> AIM OF THE TASK
From the material below, copy out each line with the word "Orthopaedic" in it.

---

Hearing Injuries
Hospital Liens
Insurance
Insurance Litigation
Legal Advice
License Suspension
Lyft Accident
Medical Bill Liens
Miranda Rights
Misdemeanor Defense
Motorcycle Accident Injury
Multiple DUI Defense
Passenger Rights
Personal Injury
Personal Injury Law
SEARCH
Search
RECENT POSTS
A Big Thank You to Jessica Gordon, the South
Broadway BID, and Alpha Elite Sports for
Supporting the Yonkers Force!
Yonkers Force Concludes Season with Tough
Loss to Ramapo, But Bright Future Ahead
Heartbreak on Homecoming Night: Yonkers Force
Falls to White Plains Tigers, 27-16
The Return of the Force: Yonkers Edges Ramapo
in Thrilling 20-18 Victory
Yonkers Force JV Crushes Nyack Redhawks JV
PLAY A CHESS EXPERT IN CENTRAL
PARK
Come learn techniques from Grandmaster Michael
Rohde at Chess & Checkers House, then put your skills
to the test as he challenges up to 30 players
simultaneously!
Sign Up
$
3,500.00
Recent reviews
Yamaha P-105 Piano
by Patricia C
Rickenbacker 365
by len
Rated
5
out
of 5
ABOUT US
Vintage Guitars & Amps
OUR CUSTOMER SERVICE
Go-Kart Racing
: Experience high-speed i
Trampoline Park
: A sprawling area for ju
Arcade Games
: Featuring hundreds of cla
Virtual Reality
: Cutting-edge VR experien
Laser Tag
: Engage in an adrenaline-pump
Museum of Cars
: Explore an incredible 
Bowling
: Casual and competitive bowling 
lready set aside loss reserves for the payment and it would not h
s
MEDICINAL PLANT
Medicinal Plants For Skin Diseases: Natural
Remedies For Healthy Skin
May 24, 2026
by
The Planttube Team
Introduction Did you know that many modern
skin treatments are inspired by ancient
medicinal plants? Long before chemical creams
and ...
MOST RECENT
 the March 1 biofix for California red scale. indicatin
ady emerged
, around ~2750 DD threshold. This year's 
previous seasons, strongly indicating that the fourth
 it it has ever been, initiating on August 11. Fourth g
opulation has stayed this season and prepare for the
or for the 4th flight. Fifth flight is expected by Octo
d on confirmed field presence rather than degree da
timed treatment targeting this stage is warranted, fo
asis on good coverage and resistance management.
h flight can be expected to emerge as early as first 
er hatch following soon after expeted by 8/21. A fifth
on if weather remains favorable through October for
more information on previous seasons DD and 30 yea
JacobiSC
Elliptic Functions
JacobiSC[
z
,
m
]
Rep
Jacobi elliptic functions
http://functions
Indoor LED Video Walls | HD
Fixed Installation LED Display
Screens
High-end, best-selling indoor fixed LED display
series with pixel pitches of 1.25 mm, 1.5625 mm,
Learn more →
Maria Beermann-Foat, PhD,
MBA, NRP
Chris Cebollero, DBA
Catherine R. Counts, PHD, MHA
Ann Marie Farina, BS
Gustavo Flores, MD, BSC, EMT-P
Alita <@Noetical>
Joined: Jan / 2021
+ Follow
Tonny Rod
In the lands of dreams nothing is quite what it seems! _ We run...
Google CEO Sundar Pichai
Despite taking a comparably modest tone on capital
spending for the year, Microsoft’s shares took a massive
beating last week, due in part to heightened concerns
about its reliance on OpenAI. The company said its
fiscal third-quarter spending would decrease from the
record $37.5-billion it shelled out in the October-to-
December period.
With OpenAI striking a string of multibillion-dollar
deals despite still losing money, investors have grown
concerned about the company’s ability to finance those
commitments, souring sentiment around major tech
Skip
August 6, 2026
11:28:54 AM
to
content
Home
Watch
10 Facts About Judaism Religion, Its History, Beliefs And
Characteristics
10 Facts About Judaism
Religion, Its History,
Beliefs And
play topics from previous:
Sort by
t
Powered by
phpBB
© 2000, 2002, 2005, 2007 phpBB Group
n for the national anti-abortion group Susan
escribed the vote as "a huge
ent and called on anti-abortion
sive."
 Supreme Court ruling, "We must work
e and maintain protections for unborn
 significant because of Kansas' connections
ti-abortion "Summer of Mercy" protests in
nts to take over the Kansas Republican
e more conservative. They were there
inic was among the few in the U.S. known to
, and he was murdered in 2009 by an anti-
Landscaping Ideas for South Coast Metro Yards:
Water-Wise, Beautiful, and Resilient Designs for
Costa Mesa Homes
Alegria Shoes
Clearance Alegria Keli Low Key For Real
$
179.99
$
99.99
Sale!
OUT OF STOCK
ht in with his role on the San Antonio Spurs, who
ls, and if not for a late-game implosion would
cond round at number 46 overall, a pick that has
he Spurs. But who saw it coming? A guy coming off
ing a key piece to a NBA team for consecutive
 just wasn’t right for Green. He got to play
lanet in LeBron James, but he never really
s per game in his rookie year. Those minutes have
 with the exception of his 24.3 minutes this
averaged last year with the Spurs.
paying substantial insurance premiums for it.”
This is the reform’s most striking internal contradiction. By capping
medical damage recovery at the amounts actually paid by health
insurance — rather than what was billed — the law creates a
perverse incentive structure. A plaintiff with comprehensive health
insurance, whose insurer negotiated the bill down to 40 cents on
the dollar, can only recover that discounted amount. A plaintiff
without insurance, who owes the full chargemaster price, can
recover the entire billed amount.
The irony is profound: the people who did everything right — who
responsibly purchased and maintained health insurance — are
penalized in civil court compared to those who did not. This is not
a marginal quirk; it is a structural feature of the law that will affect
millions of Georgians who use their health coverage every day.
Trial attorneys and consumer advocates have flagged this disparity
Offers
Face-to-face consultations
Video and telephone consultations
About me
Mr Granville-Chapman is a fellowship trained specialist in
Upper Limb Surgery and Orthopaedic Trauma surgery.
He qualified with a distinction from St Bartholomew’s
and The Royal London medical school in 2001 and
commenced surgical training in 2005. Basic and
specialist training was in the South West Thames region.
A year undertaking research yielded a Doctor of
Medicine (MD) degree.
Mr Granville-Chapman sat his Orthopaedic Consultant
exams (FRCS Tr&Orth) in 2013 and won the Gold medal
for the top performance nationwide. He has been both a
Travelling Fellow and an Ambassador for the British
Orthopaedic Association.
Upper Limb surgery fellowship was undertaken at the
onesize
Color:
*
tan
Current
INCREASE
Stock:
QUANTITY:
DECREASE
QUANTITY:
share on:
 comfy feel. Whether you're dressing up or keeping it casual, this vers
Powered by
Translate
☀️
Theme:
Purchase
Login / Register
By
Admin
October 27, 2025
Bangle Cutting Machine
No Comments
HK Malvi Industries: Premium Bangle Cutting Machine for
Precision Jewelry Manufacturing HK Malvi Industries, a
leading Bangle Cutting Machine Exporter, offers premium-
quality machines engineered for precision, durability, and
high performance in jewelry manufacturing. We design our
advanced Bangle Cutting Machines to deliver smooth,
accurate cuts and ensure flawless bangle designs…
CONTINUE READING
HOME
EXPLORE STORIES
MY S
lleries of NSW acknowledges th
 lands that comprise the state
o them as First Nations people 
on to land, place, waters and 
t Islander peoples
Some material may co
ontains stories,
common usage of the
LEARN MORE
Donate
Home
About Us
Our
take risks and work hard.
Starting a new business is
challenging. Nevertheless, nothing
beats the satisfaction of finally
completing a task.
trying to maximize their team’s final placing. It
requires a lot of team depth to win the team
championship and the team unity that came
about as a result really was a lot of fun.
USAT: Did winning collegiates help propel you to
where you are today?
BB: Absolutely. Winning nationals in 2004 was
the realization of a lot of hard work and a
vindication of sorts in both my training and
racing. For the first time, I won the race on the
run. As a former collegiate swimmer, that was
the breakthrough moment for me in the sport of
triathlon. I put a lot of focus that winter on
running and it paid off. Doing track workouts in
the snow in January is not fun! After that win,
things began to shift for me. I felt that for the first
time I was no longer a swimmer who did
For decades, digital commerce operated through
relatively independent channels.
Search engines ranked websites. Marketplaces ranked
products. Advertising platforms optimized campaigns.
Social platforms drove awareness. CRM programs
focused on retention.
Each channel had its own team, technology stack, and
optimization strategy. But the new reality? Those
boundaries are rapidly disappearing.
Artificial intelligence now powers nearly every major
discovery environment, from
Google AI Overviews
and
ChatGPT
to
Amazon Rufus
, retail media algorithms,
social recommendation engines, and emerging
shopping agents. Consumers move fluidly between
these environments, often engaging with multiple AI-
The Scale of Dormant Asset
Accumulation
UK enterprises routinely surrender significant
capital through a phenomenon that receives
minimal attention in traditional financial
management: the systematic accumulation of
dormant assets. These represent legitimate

---

> SOLUTION BELOW
Upper Limb Surgery and Orthopaedic Trauma surgery.
Mr Granville-Chapman sat his Orthopaedic Consultant
Orthopaedic Association.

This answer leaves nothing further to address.